Is Your Voice Losing You Business?

Organizations lose business due to poor presentation skills, making vocal training even more necessary in the age of digital communication.

Is your voice losing you business?

Imagine you have been cast in the famous movie shown in the clip above (https://www.youtube.com/watch?v=OTFCctdiS04) in the role of the director. Listening to the “actor’s” voice, what effect does it have? Unpleasant sounding voices will have a similar effect not only on you but on clients also.

If a voice sounds: monotoned, shrill, tense, unclear, phony, forced, boring, tired, hurried, pushed, it will be annoying for the listener. Sounds trigger emotional memories. When the sound is in any way strained, so are the emotions of the listener.

How do you respond to these sounds: fingernails on a blackboard, someone screaming, a knife scraping glass? For many, an individual’s voice falls into this category. The category of Irritating Voice Syndrome.

Voice Confrontation

Most people will even grimace when hearing a recording of their own voice. This is so common there’s even a name for it: voice confrontation. But perhaps people are unduly hard on themselves when assessing their own ‘voice,’ unfortunately, this critical perception is also projected onto the voices of others, both unconsciously and consciously.

● DATA EXTRACT:

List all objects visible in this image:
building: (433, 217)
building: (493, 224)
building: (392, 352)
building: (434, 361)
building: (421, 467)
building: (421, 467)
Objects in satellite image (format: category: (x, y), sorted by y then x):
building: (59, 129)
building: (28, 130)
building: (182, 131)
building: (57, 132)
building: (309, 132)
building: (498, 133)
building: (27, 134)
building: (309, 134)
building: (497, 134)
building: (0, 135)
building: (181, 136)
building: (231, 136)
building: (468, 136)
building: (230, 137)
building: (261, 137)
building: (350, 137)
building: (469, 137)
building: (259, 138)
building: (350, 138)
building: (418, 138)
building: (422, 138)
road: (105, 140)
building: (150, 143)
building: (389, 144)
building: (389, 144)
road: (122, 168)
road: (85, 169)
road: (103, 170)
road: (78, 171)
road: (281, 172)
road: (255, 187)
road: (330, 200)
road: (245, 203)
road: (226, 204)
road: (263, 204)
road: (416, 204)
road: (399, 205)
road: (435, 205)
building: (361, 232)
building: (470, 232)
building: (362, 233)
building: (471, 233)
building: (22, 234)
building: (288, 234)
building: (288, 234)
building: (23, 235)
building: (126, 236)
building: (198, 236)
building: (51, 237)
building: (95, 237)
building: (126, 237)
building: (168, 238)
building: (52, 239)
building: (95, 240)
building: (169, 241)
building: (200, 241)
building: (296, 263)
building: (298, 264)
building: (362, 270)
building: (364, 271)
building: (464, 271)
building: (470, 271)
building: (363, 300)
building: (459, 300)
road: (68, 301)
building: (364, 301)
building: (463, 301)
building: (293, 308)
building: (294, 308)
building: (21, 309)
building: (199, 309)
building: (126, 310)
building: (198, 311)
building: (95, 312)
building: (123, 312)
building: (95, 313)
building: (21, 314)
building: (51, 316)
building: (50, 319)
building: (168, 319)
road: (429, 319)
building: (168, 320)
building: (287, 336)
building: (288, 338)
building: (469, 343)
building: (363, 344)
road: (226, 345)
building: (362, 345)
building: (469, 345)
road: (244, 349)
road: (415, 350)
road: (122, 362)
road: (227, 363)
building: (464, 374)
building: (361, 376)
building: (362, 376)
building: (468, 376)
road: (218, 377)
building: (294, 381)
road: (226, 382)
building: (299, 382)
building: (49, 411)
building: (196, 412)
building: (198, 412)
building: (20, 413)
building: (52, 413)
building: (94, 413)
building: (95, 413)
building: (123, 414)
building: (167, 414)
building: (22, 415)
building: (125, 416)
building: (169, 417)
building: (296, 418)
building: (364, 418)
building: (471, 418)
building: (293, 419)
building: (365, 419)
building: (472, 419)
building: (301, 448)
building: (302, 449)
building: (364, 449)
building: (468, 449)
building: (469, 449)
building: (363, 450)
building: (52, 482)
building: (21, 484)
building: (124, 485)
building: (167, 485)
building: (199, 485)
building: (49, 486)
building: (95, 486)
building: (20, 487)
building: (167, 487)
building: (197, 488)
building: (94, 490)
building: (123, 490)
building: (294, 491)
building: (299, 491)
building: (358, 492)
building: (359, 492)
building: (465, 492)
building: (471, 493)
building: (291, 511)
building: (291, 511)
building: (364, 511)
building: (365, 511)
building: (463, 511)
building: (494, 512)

● EXERCISE DESCRIPTION:
From the article on voice and business, write out everything from "How do you respond" down to "unconsciously and consciously.", word for word.

● FINAL RESULT:
How do you respond to these sounds: fingernails on a blackboard, someone screaming, a knife scraping glass? For many, an individual’s voice falls into this category. The category of Irritating Voice Syndrome.

Voice Confrontation

Most people will even grimace when hearing a recording of their own voice. This is so common there’s even a name for it: voice confrontation. But perhaps people are unduly hard on themselves when assessing their own ‘voice,’ unfortunately, this critical perception is also projected onto the voices of others, both unconsciously and consciously.